Memórias reflexivas e confessionais que evocam nostalgicamente os antepassados, as profundas relações de amor entre Raul Brandão e a esposa Maria Angelina, bem como a construção da Casa do Alto, a tebaida do escritor em Nespereira, e a gentes humildes como “os jornaleiros, cavadores e pedreiros que não ganham para comer”. Outrossim a mulher, elogiada na perspetiva da época:
“Qual é a força extraordinária que possuis? (…) A mulher portuguesa comunica ao lar a ternura com que os pássaros aquecem o ninho. Sua vida dá luz, para alumiar os outros (…) Nas mãos das mulheres até as coisas vulgares que se fazem na aldeia, cozer o pão, lançar a teia – assumem carácter sagrado. Elas passam desconhecidas e dispõem dum poder extraordinário. Mantêm a vida ordenada com um sorriso tímido. A mulher está mais perto que nós da natureza e de Deus.” (…)
Mulher que assume na esposa Maria Angelina a expressão máxima do afeto: “ cada ano que passa é um laço que nos prende e quanto melhor conheço a tua alma, mais me purifico ao seu contacto. Não só fazes parte do meu ser, mas da minha consciência. Chego às vezes a supor que és tu a minha consciência”.
No entanto, “Memórias II” para além dos aspetos de maior ou menor foro intimista, faculta-nos ainda impressões sobre os primórdios da revolução republicana, que sob o título “O meu diário” abordam factos, informações históricas e ideias marcantes, balizados de forma diarística a partir de Outubro de 1910. Deste modo, num compromisso híbrido entre o testemunho, a crónica e as meditações e juízos do escritor, perpassam fontes documentais diversas como entrevistas, depoimentos, as vozes dos outros, relatos, reproduções de opúsculos, bem como artigos de imprensa, editais e comunicados, que segundo o escritor “ajudam a reconstituir a atmosfera de uma época” e a perspetivar os acontecimentos dramáticos da coisa pública desses atribulados dias.
Memórias que passam ainda por outras figuras da época como Teófilo Braga e Guerra Junqueiro, entre outros, assim como algumas vivências pessoais no Colégio de S. Carlos, no Porto e na Escola do Exército, que o memorialista frequentaria e suscitaria fortes críticas ao ensino da época.
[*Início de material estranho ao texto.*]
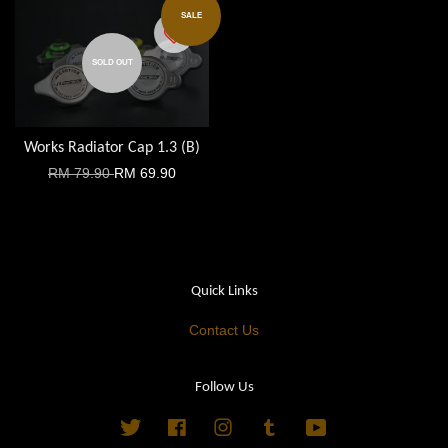
SALE
SOLD OUT
Works Radiator Cap 1.3 (B)
RM 79.90
RM 69.90
Quick Links
Contact Us
Follow Us
Twitter
Facebook
Instagram
Tumblr
YouTube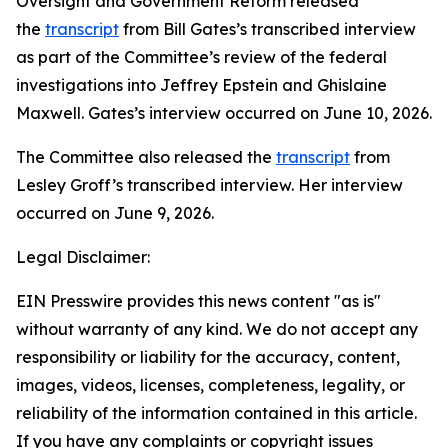
Oversight and Government Reform released
the
transcript
from Bill Gates’s transcribed interview
as part of the Committee’s review of the federal
investigations into Jeffrey Epstein and Ghislaine
Maxwell. Gates’s interview occurred on June 10, 2026.
The Committee also released the
transcript
from
Lesley Groff’s transcribed interview. Her interview
occurred on June 9, 2026.
Legal Disclaimer:
EIN Presswire provides this news content "as is"
without warranty of any kind. We do not accept any
responsibility or liability for the accuracy, content,
images, videos, licenses, completeness, legality, or
reliability of the information contained in this article.
If you have any complaints or copyright issues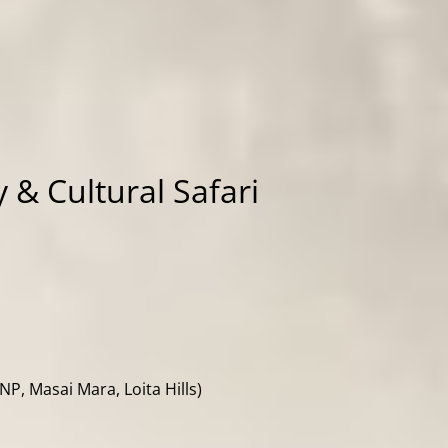
 & Cultural Safari
P, Masai Mara, Loita Hills)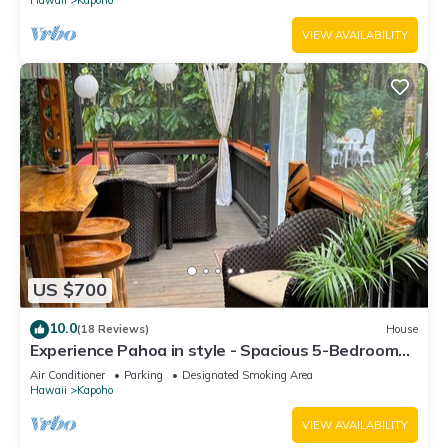
VIEW AVAILABILITY
US $700
10.0
(18 Reviews)
House
Experience Pahoa in style - Spacious 5-Bedroom
Vacation Home, Entire 1st floor
Air Conditioner
Parking
Designated Smoking Area
Hawaii
Kapoho
VIEW AVAILABILITY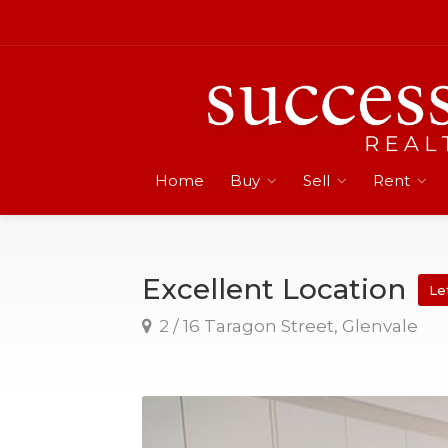
Home
Buy
Sell
Rent
Excellent Location
Le
2 / 16 Taragon Street, Glenvale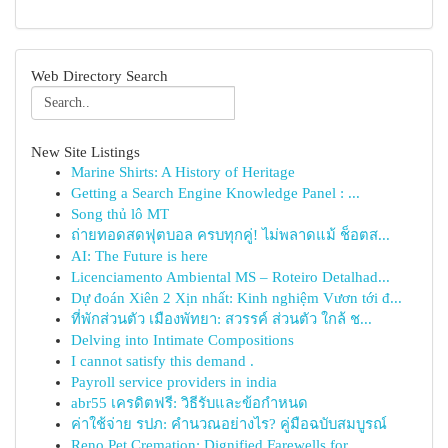
Web Directory Search
New Site Listings
Marine Shirts: A History of Heritage
Getting a Search Engine Knowledge Panel : ...
Song thủ lô MT
ถ่ายทอดสดฟุตบอล ครบทุกคู่! ไม่พลาดแม้ ช็อตส...
AI: The Future is here
Licenciamento Ambiental MS – Roteiro Detalhad...
Dự đoán Xiên 2 Xịn nhất: Kinh nghiệm Vươn tới đ...
ที่พักส่วนตัว เมืองพัทยา: สวรรค์ ส่วนตัว ใกล้ ช...
Delving into Intimate Compositions
I cannot satisfy this demand .
Payroll service providers in india
abr55 เครดิตฟรี: วิธีรับและข้อกำหนด
ค่าใช้จ่าย รปภ: คำนวณอย่างไร? คู่มือฉบับสมบูรณ์
Reno Pet Cremation: Dignified Farewells for...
Sentido crítico que se estende ainda aos costumes, mas que também contam histórias singelas e comoventes de tipos como o senhor Custódio, o relojoeiro Girôd e o senhor Domingos, das bandas de Nespereira, conhecido pelo Ai-Jesus.
Vai longa esta croniqueta, que impede falemos especificamente de Camilo neste texto. Porém, prometemos tratá-lo seguidamente…
Até lá, um boa oportunidade para (re)ler Raul Brandão e/ou vivenciar o Festival Húmus – Festival Literário de Guimarães, bem como a Feira da Época e outras iniciativas a levar a cabo em Nespereira.